-- Begin ROWS --

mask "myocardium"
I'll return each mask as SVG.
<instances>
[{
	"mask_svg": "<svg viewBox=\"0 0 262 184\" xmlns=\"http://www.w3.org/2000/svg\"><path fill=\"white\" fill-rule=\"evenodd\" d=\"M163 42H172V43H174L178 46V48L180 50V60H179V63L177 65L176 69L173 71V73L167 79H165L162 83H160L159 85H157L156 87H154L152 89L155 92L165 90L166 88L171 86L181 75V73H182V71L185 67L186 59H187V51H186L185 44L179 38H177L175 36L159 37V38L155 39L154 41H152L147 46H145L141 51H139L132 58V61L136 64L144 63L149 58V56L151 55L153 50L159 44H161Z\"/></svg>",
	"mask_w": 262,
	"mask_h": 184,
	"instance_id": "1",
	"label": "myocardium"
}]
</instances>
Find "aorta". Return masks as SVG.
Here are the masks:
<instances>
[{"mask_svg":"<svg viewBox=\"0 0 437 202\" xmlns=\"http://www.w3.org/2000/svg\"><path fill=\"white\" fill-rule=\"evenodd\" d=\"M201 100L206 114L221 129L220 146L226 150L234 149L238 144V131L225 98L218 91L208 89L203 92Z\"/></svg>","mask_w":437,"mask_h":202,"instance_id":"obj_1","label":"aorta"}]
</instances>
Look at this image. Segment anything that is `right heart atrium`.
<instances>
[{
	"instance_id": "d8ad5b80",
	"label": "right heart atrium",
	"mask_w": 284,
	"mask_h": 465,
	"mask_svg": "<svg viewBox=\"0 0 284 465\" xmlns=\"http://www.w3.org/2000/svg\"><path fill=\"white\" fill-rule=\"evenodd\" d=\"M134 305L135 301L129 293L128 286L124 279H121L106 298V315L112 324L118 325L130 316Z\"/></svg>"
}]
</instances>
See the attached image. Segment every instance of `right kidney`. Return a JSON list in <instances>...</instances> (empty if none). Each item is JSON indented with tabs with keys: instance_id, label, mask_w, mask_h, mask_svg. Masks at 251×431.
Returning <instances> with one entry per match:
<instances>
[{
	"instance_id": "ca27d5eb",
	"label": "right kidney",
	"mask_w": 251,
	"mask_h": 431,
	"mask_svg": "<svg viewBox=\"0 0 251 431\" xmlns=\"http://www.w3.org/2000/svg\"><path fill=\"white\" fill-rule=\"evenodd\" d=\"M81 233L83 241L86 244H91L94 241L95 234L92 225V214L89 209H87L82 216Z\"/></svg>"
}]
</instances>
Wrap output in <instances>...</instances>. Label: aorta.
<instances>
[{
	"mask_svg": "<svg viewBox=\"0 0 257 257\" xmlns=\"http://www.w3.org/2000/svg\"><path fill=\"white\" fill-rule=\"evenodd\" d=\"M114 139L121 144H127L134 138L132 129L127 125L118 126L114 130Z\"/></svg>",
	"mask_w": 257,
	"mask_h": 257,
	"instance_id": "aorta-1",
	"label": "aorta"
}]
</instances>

-- End ROWS --

→ EXERCISE DESCRIPTION
Copy out each line of the material above that contains the string "right".

→ OUTPUT BELOW
Look at this image. Segment anything that is `right heart atrium`.
	"label": "right heart atrium",
See the attached image. Segment every instance of `right kidney`. Return a JSON list in <instances>...</instances> (empty if none). Each item is JSON indented with tabs with keys: instance_id, label, mask_w, mask_h, mask_svg. Masks at 251×431.
	"label": "right kidney",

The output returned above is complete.